Four LGBT teens commit suicide in three weeks

Wake up call.  

I keep getting these stories in my newsfeed. All these suicides, all these bullied queer kids. They are happening one after the other. I've had people try and tell me "it's not so bad for kids these days...times have changed." How many more kids need to die before this sick culture wakes up?

That comment came from a (straight) reader of an early draft of my novel.   He didn't buy that in Iowa, in the early 21st century, that a teenager would struggle this much with her sexuality.   Okay, what about in California?  Or Texas?  Or New Jersey? Or Indiana?

But you know what?  This post isn't about my novel.   All this "news" shakes me to the core; it isn't about my novel, and it's about the deepest source from which my novel springs.

This fear.   This fear of being known, being seen as different, being shunned for it. 

And what response can I have?  Keep writing?  Keep hoping that one day this novel will be a light and a solace for young adults?  (At least that's what I pray it can be.) 

I am too restless for that.  I know that I have to sit alone in a room for 10,000 hours to master my craft, and I can be patient.

Luckily, my day job is working with youth.   Community college students.  There is a big age range, but the median is 18-21.   It's the age I love to teach the most--right when the Big Questions about life, society, identity come CRASHING into their brains, and I am happy to be the shepherd of these texts--Marx, bell hooks, Paulo Freire.  I am unbelievably lucky to do this work.

And Kushner.  I used to teach Kushner  (Lambda folks, I'll spare you my aside, but I think you know what I'm thinking).   It was so important, and I got a few really heartfelt thank yous.   But I also experienced a lot of personal discomfort from several students' obvious homophobia.   I taught an article on gay marriage and had to endure hateful conversations--Student A (argument flailing, speaking to the class at large): "You know in your heart it's wrong!" Student B: "I don't know that, I don't know that in my heart!" Again, I try to have patience.   Patience is important.   And the homophobes seem to be outnumbered.

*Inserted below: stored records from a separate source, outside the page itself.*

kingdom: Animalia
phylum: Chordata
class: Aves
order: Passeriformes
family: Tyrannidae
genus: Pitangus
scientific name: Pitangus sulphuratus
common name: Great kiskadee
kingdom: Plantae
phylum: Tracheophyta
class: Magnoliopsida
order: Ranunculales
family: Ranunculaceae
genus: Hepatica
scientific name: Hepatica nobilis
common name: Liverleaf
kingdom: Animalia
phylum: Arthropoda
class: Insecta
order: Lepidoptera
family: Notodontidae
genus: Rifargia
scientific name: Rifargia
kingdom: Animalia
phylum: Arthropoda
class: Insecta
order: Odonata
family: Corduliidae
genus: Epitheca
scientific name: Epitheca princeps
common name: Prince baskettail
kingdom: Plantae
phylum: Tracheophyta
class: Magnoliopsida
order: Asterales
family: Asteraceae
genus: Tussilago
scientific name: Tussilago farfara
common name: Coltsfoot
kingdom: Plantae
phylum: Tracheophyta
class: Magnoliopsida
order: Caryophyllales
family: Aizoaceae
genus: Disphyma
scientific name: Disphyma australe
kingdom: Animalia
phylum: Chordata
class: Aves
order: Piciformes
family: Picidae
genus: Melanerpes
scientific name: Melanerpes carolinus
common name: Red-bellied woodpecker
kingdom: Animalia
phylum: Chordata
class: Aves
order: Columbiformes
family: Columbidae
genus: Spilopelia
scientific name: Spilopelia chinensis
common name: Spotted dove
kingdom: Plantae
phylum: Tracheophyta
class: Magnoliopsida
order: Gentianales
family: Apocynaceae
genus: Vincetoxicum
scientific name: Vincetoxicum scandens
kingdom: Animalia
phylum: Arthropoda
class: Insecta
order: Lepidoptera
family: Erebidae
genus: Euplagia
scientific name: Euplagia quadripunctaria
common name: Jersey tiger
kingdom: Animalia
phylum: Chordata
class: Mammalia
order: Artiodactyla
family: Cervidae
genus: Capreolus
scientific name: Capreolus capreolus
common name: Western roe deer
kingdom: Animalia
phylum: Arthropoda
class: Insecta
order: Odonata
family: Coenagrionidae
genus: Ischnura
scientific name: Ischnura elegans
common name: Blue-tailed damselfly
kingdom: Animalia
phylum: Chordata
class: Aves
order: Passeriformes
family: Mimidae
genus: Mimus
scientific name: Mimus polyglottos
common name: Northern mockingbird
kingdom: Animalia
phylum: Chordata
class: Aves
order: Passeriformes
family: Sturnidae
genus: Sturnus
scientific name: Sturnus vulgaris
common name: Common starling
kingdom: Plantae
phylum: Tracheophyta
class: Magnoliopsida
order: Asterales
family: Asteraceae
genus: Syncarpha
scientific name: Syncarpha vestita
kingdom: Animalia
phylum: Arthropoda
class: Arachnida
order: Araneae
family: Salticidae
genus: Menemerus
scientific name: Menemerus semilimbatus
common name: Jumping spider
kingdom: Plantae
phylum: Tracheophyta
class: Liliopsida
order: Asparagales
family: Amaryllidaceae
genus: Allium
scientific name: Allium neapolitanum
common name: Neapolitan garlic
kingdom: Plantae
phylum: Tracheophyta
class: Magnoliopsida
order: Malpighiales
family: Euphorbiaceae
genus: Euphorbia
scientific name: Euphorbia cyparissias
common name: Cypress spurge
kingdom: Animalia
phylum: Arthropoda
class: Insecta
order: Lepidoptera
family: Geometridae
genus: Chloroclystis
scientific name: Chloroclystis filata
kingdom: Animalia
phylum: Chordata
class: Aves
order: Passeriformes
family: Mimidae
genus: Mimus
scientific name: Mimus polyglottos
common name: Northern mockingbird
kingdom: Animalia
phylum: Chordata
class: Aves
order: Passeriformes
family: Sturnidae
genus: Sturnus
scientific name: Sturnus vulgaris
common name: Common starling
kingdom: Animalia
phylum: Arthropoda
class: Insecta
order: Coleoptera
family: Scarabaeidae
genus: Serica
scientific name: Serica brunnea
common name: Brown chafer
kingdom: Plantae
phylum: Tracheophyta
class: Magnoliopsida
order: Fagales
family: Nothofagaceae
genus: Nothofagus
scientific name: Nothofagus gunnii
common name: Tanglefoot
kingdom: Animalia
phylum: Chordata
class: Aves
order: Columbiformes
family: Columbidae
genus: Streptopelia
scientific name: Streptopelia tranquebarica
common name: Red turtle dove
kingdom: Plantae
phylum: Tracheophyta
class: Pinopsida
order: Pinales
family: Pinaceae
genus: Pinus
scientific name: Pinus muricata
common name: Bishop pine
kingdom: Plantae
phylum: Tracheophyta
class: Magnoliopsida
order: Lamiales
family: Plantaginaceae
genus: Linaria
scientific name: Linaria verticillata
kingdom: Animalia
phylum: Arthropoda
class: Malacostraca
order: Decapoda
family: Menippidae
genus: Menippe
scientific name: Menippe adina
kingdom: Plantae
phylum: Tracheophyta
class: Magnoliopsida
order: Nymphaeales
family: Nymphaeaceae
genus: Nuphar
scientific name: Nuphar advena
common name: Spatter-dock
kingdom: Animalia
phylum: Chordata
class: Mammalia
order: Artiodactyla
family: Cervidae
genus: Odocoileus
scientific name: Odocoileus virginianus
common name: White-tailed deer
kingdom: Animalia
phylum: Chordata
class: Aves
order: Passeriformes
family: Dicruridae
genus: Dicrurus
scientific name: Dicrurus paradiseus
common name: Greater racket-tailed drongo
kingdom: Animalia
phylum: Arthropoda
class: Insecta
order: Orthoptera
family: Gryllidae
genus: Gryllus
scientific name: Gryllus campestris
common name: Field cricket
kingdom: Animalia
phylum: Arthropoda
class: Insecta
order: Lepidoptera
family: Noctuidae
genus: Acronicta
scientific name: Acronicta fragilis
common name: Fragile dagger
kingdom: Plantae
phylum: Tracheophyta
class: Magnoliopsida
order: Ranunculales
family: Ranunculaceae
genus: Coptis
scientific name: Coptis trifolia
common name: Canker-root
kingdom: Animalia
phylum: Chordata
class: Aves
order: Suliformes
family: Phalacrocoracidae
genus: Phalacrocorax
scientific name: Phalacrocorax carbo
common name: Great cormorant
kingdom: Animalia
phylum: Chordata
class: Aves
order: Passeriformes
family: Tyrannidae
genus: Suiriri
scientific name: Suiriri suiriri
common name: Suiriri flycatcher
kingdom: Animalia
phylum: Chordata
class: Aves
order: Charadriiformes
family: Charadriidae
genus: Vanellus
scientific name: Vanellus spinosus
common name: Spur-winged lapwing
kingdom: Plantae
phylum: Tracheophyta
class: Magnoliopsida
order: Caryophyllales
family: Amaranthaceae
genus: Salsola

But I told myself--okay, for my own sake, I need to scale back on the gay talks.  Because it would wreck me when I would hear the hate.  It would awaken the trembling youth in me, hiding inside her baggy t-shirts, flannel shirts and Birkenstocks, dorky French Horn knocking against her knobby knees, eagerly exchanging notes with those BFFs.  Ahh, the repressed love for the Oklahoma high school BFFs.   By some shot any of you are reading--don't worry, I'm over it. ;)

But today, after the fourth suicide in three weeks (and the thing that isn't being said is that of course, this is just reportage--this is a consistent, ongoing tragedy for LGBT youth) I am DONE being a "polite queer"--even, and perhaps especially, in the classroom.

I started wearing a rainbow button to work on my bag (well it says "GEEK" in rainbow letters--double outing) but I could do more to be more visible.

I need to scale UP.  I need to keep doing this work--the work that engages these central questions of identity.  Yes, it's tough and dicey to talk about gender and sexuality.  So I step up my game.  It's worth it.   It doesn't mean I ignore the other topics, but this is urgent.   This is close to my heart, and so I shied away.  Because it is close to my heart, I must engage.

The LGBTQQI youth in my classrooms need these conversations like water. Fuck fear--the phobes need to deal.  That's the only way we can change it.  Fuck patiently waiting for privilege and bias and hate to unravel, year by year, generation by generation.   This is life and death.  And yet, the place where I tremble, where I hesitate: it's a cliche for a reason, but many of the "bulliers"--they might be struggling with their sexuality too.   What is the right approach?  Different for every age.   By 18-21 I think I can safely say: get a grip, be respectful, be tolerant, maybe you have your own shit to figure out, but don't throw it on other people.   E

I would also like to add:  While I appreciate at some level what Ellen did in her video, An Important Message from Ellen about Bullying--it bugs me that she frames it as about bullying, not the dire consequences of harassment of LGBTQ teens.  One could argue that the world sees Ellen, they know she's gay, she doesn't have to be explicit about the underlying message.

Yes we do need to be explicit.  To say or behave otherwise is to bend to a culture of hate, silence and invisibility.